[Recorded data]
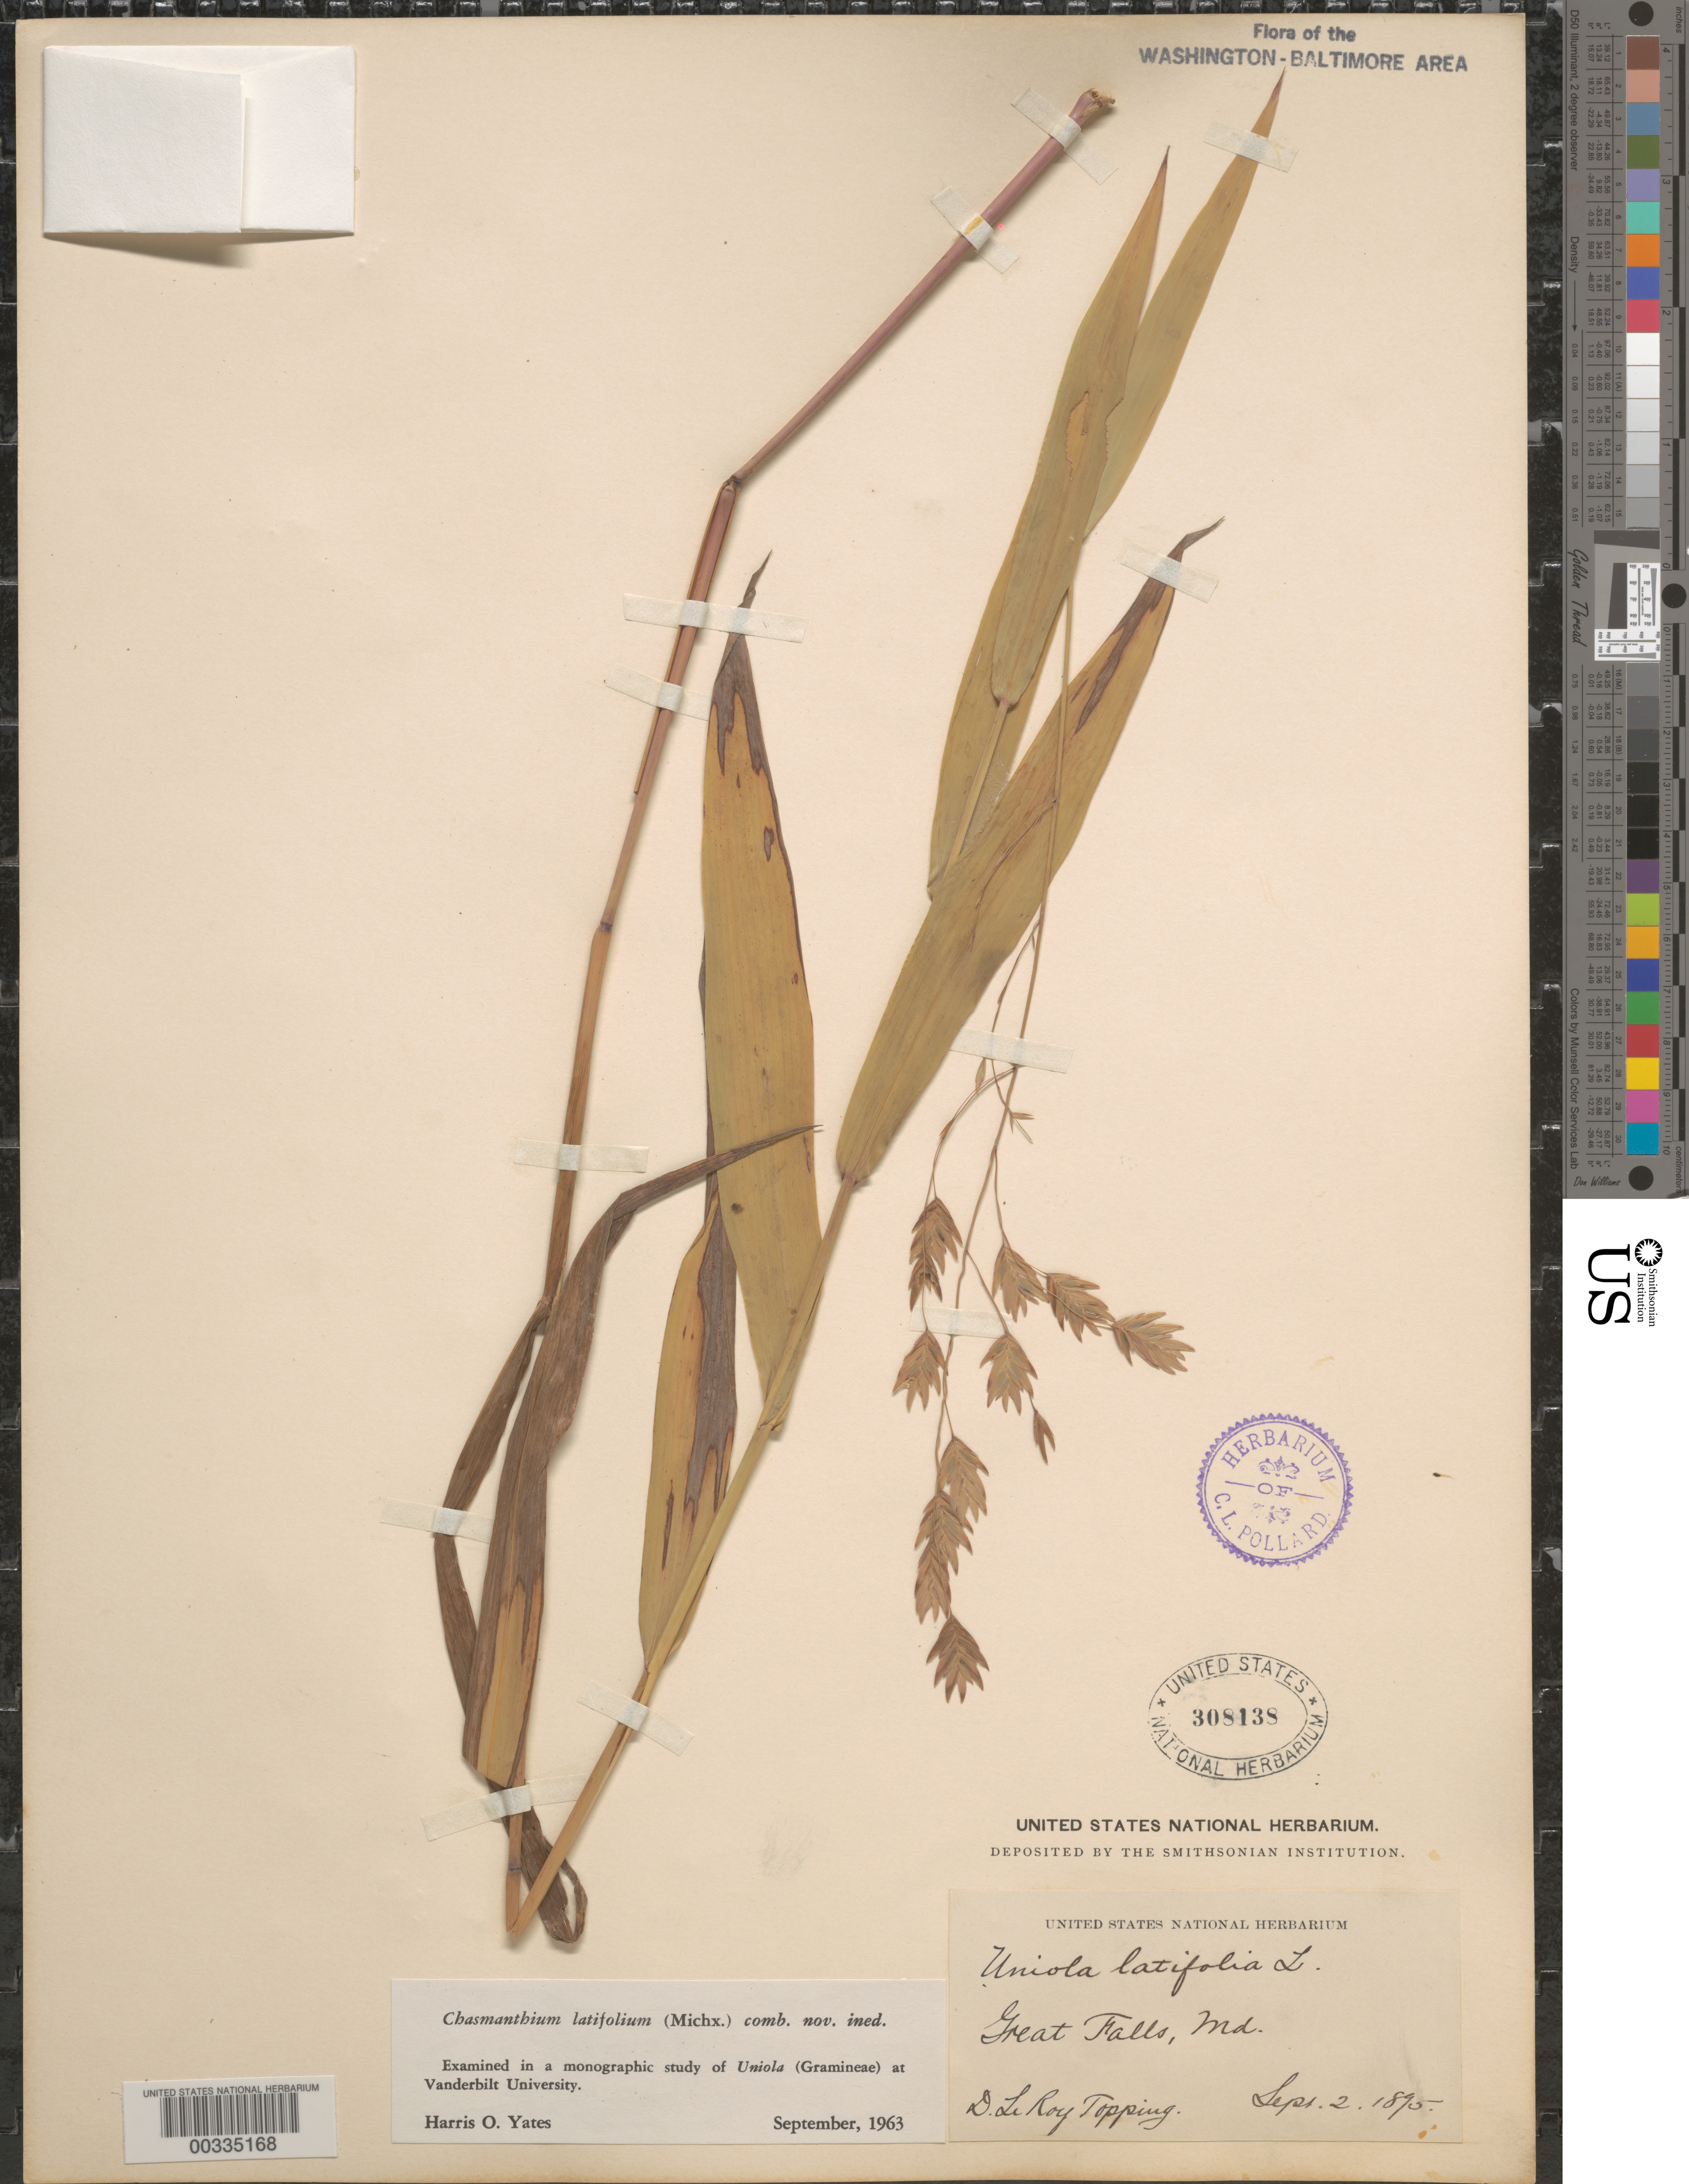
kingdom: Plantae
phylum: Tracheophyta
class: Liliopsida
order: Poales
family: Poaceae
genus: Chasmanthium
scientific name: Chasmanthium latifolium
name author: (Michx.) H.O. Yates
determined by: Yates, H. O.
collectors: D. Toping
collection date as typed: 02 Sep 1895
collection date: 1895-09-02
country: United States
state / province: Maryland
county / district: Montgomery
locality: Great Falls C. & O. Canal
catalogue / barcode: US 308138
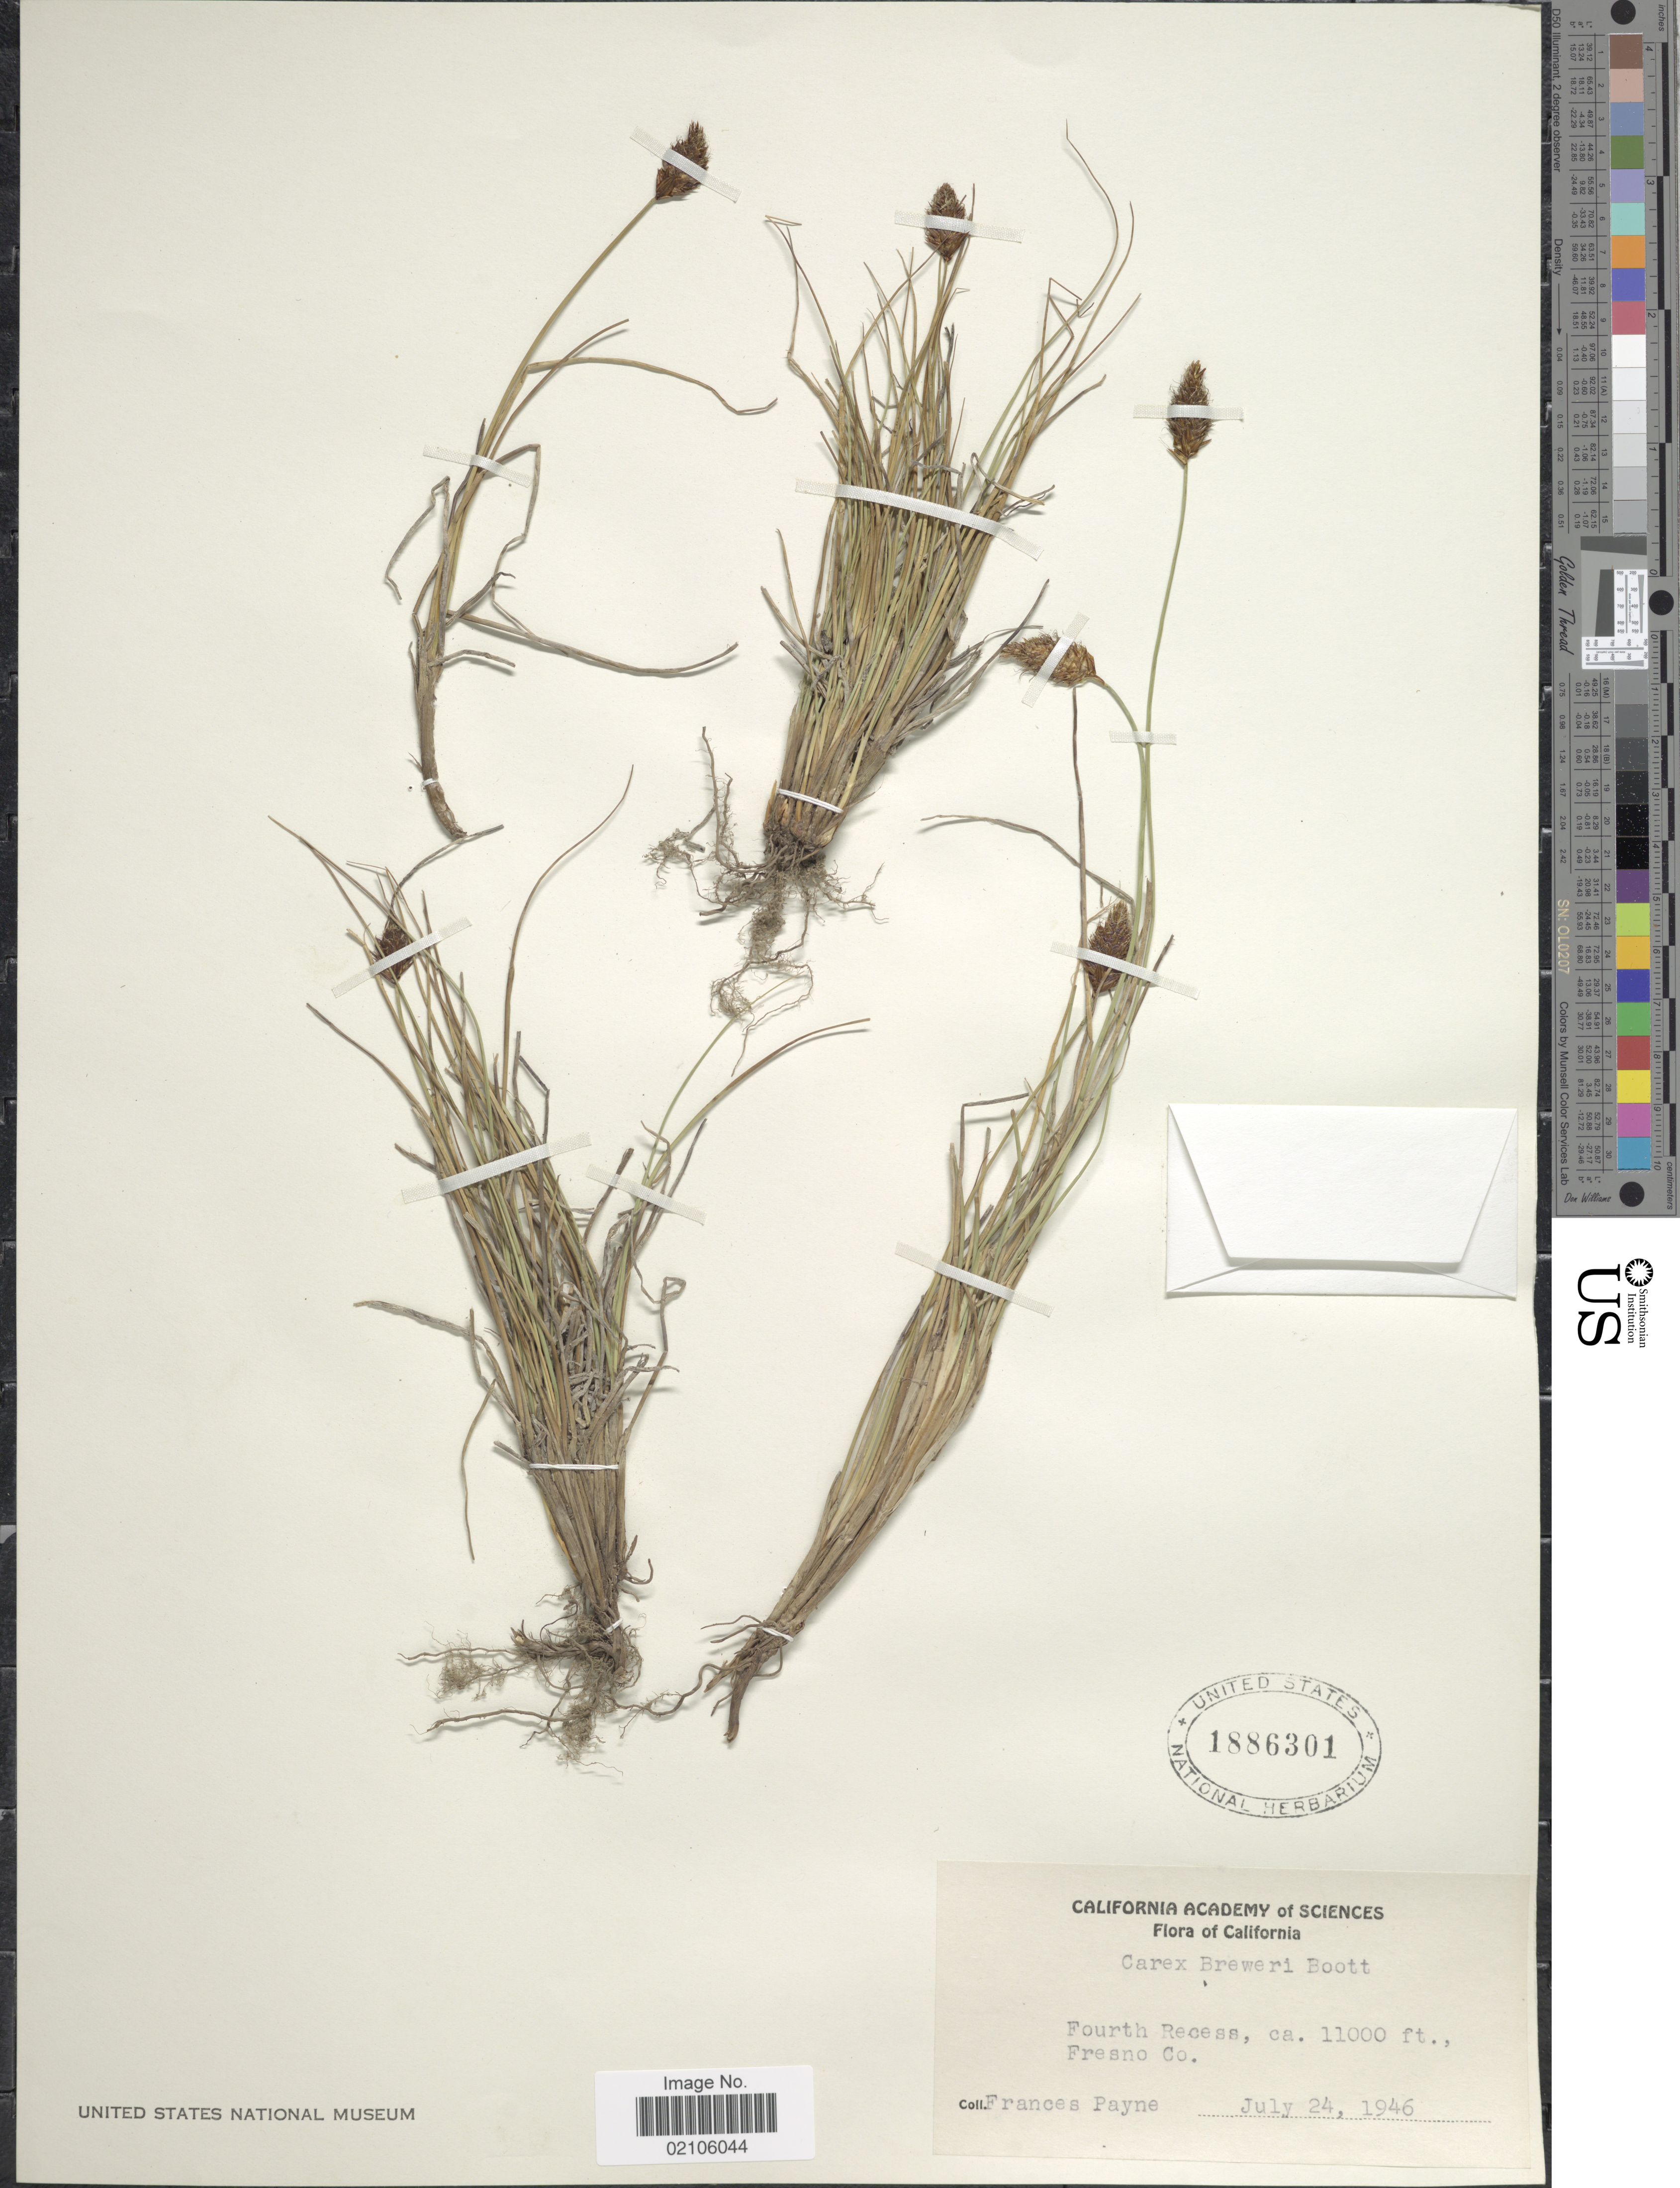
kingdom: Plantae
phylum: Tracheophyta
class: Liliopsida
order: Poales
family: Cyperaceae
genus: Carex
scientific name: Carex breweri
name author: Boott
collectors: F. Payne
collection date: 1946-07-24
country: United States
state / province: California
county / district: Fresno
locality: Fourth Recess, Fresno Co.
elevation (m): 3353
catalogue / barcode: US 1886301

▸ **Short exercise**
Recast the data above as a JSON list of strings, with one string per line and blank lines omitted, beginning at the line that contains "family: Poaceae" and stopping after the line that contains "catalogue / barcode: US 308138".

▸ **Solution below**
[
  "family: Poaceae",
  "genus: Chasmanthium",
  "scientific name: Chasmanthium latifolium",
  "name author: (Michx.) H.O. Yates",
  "determined by: Yates, H. O.",
  "collectors: D. Toping",
  "collection date as typed: 02 Sep 1895",
  "collection date: 1895-09-02",
  "country: United States",
  "state / province: Maryland",
  "county / district: Montgomery",
  "locality: Great Falls C. & O. Canal",
  "catalogue / barcode: US 308138"
]